Wenn du seit 2004 eine Kiteschule betreibst, probierst du viele Marken durch. In den ersten fünf Jahren haben wir verschiedene Hersteller getestet – manche Kites hielten eine Saison, andere kaum einen Monat. Einige ließen sich hervorragend steuern, aber schlecht relaunchen. Andere waren unkaputtbar, aber Schüler hatten Probleme damit.
2009 haben wir komplett auf Flysurfer umgestellt – als offizieller Vertriebspartner und Testpoint in El Gouna. Und seitdem hatten wir keinen Grund, irgendetwas zu ändern.
Das ist kein Werbetext. Es ist eine Erklärung, warum wir uns so entschieden haben – und was das für dich bedeutet.
Warum gerade Flysurfer
Deutsche Ingenieurskunst, die funktioniert
Flysurfer ist ein deutsches Unternehmen. Das allein bedeutet noch nichts – aber in der Praxis heißt es Fokus auf Materialqualität, präzise Verarbeitung und gründliche Tests. Wenn wir ein neues Modell bekommen, wissen wir, was wir erwarten können. Die Spezifikationen entsprechen der Realität. Ein Kite, der einen Windbereich von 12–25 Knoten haben soll, hat ihn tatsächlich.
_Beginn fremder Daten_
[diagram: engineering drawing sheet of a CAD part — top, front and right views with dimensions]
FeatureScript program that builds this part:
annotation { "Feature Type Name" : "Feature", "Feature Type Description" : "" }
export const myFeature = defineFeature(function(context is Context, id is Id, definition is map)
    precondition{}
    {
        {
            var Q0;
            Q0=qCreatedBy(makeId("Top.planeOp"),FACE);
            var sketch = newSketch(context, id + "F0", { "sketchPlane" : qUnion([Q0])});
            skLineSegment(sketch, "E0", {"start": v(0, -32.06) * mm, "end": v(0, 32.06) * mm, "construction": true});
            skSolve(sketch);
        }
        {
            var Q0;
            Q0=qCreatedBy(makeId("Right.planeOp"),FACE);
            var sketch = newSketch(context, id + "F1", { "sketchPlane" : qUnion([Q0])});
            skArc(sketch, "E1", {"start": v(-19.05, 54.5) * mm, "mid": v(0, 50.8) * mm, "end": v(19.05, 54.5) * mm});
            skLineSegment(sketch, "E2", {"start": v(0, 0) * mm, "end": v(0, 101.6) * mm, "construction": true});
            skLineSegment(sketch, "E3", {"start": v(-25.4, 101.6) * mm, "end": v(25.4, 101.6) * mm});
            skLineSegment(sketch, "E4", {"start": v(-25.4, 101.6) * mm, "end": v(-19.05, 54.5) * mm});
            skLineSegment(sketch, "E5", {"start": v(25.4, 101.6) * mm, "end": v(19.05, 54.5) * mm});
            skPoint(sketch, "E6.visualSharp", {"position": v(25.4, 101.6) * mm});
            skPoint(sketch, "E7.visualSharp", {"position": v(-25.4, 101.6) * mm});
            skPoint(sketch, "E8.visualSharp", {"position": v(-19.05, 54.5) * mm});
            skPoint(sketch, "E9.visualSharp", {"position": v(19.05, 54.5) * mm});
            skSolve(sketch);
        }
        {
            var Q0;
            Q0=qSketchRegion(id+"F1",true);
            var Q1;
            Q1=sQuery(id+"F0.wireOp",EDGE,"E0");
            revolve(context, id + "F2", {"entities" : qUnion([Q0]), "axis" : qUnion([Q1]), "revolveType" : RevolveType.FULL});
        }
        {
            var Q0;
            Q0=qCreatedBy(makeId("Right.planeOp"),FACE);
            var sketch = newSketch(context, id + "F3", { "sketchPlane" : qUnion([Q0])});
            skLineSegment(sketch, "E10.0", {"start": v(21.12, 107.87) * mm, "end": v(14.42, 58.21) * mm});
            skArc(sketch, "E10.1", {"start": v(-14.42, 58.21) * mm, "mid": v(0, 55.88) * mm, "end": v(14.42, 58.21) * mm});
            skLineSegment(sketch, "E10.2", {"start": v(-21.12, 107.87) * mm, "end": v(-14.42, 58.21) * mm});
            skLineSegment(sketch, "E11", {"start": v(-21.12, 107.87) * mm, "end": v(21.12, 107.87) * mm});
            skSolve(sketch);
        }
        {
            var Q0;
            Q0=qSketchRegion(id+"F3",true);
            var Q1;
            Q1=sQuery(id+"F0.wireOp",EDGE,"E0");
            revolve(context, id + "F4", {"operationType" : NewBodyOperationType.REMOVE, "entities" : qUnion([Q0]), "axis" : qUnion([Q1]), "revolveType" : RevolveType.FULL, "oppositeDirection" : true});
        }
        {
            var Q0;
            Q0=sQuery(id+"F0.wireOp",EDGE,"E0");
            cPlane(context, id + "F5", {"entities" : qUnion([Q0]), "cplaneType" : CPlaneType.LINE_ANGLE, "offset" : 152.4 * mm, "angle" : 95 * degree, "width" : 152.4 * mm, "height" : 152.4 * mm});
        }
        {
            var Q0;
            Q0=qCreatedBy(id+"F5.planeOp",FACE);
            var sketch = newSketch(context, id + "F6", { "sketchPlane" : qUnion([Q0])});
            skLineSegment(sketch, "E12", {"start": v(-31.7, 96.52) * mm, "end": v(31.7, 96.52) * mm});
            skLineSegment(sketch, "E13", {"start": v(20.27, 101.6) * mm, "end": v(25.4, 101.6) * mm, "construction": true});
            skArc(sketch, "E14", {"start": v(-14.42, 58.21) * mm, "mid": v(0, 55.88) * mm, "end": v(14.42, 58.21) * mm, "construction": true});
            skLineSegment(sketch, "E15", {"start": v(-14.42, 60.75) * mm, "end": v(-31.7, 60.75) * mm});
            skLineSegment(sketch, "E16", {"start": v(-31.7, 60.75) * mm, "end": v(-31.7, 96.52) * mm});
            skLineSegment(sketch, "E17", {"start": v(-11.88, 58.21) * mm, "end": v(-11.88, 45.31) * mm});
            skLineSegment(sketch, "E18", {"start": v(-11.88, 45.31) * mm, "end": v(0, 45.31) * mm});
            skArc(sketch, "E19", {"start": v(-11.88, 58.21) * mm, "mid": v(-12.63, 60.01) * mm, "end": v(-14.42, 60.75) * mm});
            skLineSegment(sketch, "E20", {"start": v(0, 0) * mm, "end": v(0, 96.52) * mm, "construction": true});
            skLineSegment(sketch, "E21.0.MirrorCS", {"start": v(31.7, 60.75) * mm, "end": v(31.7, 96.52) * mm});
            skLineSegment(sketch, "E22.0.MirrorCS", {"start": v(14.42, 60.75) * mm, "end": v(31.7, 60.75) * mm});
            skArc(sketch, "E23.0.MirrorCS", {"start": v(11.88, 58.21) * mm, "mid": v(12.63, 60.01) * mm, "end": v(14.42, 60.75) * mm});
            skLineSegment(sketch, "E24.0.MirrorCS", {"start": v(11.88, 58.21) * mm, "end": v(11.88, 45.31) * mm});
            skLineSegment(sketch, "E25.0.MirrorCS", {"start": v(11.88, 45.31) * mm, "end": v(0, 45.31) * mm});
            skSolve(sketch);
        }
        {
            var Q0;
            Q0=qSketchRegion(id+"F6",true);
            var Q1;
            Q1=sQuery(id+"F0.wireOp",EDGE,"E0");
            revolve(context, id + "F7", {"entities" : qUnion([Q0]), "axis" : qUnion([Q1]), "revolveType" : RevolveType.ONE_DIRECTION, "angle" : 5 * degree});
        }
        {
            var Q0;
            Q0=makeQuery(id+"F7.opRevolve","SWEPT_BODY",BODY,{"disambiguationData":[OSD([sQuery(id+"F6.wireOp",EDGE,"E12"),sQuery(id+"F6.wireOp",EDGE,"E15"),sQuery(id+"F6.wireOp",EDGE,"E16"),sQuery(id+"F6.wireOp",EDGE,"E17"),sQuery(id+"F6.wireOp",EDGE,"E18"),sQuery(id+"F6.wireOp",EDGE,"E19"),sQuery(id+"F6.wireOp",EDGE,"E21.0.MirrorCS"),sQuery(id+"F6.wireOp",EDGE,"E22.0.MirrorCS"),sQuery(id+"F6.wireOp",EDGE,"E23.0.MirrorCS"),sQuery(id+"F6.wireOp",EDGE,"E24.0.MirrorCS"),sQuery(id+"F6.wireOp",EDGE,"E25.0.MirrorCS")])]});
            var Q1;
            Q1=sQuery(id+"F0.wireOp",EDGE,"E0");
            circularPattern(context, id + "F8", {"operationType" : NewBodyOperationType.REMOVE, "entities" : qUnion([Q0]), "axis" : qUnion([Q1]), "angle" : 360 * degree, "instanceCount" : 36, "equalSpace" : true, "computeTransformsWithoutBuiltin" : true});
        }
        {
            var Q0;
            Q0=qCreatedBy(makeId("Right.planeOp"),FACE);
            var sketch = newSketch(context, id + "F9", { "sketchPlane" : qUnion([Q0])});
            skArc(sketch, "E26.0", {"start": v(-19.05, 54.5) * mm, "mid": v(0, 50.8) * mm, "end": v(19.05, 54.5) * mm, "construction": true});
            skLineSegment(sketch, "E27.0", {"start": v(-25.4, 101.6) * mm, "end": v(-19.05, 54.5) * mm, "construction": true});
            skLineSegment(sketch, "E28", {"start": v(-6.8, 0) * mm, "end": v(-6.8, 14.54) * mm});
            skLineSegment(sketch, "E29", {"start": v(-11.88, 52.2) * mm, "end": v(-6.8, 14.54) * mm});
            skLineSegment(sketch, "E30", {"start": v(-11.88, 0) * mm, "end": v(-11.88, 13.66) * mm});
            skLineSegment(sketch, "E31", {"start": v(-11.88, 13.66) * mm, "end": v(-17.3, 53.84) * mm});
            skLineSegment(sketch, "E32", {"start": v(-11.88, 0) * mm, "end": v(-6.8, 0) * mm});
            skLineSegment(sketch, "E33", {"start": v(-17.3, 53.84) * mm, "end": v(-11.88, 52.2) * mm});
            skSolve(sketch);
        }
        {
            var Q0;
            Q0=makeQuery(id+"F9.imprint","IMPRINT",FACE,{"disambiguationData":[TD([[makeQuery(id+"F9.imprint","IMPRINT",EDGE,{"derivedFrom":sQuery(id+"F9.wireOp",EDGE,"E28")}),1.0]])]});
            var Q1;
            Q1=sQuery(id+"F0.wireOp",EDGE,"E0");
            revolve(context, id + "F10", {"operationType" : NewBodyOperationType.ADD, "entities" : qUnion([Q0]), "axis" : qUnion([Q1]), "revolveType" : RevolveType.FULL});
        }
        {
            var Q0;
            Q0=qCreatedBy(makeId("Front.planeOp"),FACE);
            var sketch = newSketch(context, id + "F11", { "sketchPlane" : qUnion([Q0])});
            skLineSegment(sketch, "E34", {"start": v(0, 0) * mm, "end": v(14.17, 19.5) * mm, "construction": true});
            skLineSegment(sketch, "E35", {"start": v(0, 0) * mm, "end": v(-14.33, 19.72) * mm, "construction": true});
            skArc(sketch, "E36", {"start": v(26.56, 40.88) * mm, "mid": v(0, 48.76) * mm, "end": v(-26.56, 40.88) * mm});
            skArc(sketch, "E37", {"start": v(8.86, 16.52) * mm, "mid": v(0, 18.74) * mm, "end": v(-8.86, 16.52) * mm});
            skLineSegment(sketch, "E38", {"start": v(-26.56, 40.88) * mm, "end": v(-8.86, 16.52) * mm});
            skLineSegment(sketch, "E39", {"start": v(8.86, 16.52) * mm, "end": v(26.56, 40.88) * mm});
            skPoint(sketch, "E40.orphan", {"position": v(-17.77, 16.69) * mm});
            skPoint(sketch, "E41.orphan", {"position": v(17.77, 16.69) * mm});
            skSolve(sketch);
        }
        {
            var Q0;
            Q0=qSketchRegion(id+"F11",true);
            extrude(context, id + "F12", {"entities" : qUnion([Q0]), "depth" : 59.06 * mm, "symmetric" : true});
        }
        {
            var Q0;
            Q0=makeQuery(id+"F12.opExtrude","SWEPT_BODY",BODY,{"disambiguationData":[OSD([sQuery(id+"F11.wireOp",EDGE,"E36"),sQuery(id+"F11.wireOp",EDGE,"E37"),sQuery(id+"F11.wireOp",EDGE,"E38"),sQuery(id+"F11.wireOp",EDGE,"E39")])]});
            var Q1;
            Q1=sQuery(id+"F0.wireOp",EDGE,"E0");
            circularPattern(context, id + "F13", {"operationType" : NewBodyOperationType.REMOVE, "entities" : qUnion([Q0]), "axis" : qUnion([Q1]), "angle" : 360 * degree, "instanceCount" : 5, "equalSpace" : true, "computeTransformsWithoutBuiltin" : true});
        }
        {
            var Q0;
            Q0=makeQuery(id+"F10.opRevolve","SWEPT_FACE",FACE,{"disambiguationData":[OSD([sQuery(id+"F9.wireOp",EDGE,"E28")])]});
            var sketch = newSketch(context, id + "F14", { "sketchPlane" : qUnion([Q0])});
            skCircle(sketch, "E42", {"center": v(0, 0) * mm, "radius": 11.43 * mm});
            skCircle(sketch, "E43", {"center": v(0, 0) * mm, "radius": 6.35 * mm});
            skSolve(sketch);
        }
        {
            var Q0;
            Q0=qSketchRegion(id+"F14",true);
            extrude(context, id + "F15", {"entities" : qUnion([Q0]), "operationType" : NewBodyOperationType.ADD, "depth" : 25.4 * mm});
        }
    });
Das ist wichtiger, als es klingt. Eine Schule braucht Material, auf das sie sich verlassen kann, und genug Auswahl für ganz unterschiedliche Rider und Windtage. Was auch die beste Flotte nicht kann: jeden Wind fahrbar machen. Ob eine Session stattfindet, entscheidet am Ende immer das Team am Strand nach Bedingungen und Level – nicht der Wunschzettel. Wenn dir die Begriffe noch neu sind: Unser Kite-Material-Guide erklärt Kite-Typen, Größen und Windbereiche.
Eine der wenigen Marken mit kompletter Palette
Die meisten Kite-Hersteller spezialisieren sich. Einer macht hervorragende Tube-Kites, ein anderer Foil-Kites. Flysurfer ist einer der ganz wenigen Hersteller, die Tube-, Foil- und Hybrid-Kites bauen – und in allen Kategorien zur Weltspitze gehören.
Für uns heißt das: Wir suchen den Kite nach deinem Gewicht, deinem Level und dem Wind des Tages aus – und nicht danach, was zufällig noch im Container liegt. Genau das ist bei kleinen Quivern das Problem.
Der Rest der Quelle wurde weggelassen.